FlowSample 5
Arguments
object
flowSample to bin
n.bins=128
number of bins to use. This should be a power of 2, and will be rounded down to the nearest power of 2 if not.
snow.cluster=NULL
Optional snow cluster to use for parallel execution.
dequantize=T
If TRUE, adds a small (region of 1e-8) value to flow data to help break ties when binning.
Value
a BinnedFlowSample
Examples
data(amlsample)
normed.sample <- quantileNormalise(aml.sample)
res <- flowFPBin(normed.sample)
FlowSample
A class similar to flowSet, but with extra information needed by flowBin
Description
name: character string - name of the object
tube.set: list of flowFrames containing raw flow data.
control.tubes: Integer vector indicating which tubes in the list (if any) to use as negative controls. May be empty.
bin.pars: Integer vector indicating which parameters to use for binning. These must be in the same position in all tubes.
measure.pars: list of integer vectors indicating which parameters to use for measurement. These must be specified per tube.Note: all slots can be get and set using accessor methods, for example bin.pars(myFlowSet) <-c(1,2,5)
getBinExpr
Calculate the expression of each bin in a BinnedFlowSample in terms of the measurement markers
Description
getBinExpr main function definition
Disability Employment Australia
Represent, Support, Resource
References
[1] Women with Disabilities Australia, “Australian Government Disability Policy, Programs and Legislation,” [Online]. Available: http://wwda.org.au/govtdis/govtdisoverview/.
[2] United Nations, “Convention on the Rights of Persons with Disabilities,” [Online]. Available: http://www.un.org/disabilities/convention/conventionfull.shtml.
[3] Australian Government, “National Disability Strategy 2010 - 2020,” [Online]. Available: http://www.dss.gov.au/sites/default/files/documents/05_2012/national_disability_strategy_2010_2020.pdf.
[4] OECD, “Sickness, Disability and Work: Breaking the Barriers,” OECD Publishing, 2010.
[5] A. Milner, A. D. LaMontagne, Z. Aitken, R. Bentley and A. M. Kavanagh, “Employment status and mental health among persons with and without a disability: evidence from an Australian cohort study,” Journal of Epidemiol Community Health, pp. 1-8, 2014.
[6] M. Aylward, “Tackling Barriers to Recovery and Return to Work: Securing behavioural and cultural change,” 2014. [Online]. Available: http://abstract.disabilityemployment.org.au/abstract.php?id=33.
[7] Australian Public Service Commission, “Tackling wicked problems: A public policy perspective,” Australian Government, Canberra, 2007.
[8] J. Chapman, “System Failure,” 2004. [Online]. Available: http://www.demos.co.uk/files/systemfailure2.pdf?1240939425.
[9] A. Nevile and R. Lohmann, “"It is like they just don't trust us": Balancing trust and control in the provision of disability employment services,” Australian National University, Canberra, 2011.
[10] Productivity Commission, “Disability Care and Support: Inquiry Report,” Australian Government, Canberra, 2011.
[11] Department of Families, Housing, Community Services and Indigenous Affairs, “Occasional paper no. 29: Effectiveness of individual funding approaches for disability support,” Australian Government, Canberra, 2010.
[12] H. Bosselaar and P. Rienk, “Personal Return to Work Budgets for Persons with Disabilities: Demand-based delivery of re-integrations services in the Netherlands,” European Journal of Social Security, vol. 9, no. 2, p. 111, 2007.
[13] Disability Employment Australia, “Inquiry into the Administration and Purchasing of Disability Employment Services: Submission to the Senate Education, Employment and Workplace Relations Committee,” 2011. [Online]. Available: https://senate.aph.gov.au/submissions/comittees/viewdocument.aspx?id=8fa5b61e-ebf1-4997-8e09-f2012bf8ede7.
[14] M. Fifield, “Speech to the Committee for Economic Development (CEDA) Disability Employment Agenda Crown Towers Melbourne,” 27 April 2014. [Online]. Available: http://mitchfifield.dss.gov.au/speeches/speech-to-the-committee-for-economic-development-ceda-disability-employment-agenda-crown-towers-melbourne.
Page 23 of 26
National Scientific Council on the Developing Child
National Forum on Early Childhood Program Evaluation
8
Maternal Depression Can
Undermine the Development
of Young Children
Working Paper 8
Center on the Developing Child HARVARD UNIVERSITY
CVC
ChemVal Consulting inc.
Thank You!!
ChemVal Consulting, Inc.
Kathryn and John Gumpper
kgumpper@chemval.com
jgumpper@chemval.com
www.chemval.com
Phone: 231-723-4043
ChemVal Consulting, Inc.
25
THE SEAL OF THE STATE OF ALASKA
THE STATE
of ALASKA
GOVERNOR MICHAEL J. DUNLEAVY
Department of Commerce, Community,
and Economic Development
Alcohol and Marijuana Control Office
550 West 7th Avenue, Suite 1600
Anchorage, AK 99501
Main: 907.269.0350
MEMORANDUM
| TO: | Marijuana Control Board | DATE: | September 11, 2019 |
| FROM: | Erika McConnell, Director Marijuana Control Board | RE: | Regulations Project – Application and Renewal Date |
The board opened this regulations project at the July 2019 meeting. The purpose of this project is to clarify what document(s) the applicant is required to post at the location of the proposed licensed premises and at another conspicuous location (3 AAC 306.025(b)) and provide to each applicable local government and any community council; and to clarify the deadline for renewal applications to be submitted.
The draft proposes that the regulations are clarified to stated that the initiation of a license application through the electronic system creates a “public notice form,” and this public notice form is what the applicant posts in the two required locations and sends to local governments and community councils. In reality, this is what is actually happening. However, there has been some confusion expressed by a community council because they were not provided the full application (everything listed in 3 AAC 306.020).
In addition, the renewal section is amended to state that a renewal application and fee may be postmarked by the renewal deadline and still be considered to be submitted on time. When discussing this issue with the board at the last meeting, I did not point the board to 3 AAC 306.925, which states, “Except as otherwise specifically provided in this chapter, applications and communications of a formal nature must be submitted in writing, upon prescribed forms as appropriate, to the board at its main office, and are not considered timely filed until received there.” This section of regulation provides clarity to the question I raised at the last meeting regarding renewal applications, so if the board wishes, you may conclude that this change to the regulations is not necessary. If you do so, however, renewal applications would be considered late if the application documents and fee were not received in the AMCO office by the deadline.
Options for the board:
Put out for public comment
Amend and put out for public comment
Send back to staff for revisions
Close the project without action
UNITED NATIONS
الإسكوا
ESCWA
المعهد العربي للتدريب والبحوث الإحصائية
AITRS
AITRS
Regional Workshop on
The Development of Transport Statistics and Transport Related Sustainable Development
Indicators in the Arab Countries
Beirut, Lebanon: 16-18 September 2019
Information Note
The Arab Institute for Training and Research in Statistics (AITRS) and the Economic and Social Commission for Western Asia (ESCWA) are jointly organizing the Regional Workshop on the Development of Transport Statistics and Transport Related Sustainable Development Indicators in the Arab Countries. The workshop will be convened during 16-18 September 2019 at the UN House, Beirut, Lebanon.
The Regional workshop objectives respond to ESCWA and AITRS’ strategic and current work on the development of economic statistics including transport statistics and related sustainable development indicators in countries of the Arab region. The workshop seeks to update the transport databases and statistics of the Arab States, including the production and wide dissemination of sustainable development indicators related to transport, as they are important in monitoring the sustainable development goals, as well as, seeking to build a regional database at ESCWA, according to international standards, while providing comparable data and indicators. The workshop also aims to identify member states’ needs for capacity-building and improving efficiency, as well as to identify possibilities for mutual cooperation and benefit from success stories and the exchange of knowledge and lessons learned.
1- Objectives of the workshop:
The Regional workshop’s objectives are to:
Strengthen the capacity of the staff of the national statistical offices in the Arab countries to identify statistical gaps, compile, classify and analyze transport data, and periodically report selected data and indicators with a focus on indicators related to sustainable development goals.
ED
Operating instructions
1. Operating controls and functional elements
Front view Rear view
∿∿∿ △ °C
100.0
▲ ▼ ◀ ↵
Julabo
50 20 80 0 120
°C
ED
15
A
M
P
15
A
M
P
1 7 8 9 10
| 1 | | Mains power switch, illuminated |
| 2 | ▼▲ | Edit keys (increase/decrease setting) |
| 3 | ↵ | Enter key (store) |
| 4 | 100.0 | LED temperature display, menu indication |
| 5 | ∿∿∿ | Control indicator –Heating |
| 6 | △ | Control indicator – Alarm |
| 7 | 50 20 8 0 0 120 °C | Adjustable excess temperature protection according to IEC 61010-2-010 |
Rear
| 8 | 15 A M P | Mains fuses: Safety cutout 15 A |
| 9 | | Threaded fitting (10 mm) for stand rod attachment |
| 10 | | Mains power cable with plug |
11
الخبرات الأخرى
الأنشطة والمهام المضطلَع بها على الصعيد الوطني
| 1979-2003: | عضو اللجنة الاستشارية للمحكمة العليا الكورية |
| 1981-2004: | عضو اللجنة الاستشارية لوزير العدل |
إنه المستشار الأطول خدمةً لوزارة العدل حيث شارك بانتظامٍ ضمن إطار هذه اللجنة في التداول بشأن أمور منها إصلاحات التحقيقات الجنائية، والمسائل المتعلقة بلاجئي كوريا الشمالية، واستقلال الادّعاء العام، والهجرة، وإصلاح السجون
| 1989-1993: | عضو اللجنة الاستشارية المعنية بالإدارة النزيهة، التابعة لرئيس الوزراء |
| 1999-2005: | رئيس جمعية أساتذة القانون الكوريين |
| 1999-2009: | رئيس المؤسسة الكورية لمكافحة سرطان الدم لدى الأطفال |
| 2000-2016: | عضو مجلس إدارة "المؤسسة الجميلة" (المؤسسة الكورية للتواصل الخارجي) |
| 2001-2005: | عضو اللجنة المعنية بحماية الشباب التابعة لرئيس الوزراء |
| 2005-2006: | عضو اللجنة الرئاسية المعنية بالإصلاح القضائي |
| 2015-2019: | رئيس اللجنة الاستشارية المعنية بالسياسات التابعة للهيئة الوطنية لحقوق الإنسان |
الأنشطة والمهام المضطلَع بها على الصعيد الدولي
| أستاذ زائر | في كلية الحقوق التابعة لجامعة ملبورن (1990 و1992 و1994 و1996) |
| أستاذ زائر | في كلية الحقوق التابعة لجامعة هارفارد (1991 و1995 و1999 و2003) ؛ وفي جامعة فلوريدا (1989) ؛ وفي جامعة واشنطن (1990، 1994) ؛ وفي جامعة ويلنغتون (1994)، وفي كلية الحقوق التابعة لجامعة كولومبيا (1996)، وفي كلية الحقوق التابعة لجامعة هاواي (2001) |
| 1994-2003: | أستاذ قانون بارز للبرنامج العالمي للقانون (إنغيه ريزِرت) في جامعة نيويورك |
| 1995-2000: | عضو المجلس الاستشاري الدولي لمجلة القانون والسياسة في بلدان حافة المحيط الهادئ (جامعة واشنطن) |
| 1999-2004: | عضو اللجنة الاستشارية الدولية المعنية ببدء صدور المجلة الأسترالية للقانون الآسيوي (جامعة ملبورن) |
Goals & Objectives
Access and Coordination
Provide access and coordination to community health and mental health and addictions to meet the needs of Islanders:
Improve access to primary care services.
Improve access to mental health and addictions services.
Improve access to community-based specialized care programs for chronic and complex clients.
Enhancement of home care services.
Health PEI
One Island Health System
--------------------
* [Work item]
What is wanted is a copy of every line in the listing that includes the word "files".

* [Worked solution]
[3] Australian Government, “National Disability Strategy 2010 - 2020,” [Online]. Available: http://www.dss.gov.au/sites/default/files/documents/05_2012/national_disability_strategy_2010_2020.pdf.
[8] J. Chapman, “System Failure,” 2004. [Online]. Available: http://www.demos.co.uk/files/systemfailure2.pdf?1240939425.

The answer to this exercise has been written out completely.